• Records supplied
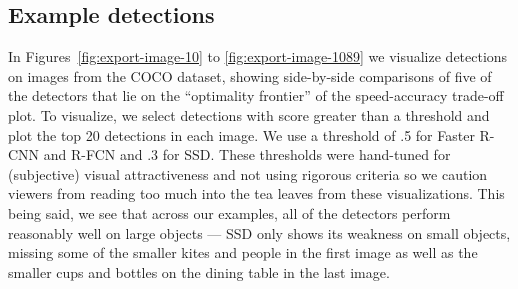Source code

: \documentclass[10pt,twocolumn,letterpaper]{article}
\begin{document}
\subsection{Example detections}
\label{sec:exampls}

In Figures~\ref{fig:export-image-10} to \ref{fig:export-image-1089}
we visualize detections on images from the COCO dataset, showing side-by-side comparisons of five
of the detectors that lie on the ``optimality frontier'' of the speed-accuracy
trade-off plot.  To visualize, we select detections with score greater
than a  threshold and plot the top 20 detections in each image.  We
use a threshold of .5 for Faster R-CNN and R-FCN and .3 for SSD.
These thresholds were hand-tuned for (subjective) visual
attractiveness and not using  rigorous criteria so we caution viewers
from reading too much into the tea leaves from these visualizations.
This being said, we see that across our examples, all of the detectors
perform reasonably well on large objects --- SSD only shows its
weakness on small objects, missing some of the smaller kites and
people in the first image as well as the smaller cups and bottles on
the dining table in the last image.  

\newcommand{\figdir}{Figures/cocovis}

\newcommand{\addfig}[2] {
    \begin{figure*}
      \centering
        \begin{subfigure}[t]{0.4\textwidth}
        \centering\texttt{[image: \\figdir/ssd\_mobilenet/\#1.jpg]}
      \caption{SSD+Mobilenet, lowres}
        \end{subfigure}
        \begin{subfigure}[t]{0.4\textwidth}
        \centering\texttt{[image: \\figdir/ssd\_inceptionv2/\#1.jpg]}
      \caption{SSD+InceptionV2, lowres}
        \end{subfigure}
        \begin{subfigure}[t]{0.4\textwidth}
        \centering\texttt{[image: \\figdir/fasterrcnn\_resnet101\_100/\#1.jpg]}
      \caption{FRCNN+Resnet101, 100 proposals}
        \end{subfigure}
        \begin{subfigure}[t]{0.4\textwidth}
        \centering\texttt{[image: \\figdir/rfcn\_resnet101\_300/\#1.jpg]}
      \caption{RFCN+Resnet10, 300 proposals}
        \end{subfigure}
        \begin{subfigure}[t]{0.4\textwidth}
        \centering\texttt{[image: \\figdir/fasterrcnn\_inceptionresnetv2\_300/\#1.jpg]}
      \caption{FRCNN+IncResnetV2, 300 proposals}
        \end{subfigure}
        \caption{Example detections from 5 different models.}
        \label{fig:#1}
    \end{figure*}
}
\end{document}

• Problem to solve
Every line in the data that holds the string "smaller" should be returned.

• Task solution
weakness on small objects, missing some of the smaller kites and
people in the first image as well as the smaller cups and bottles on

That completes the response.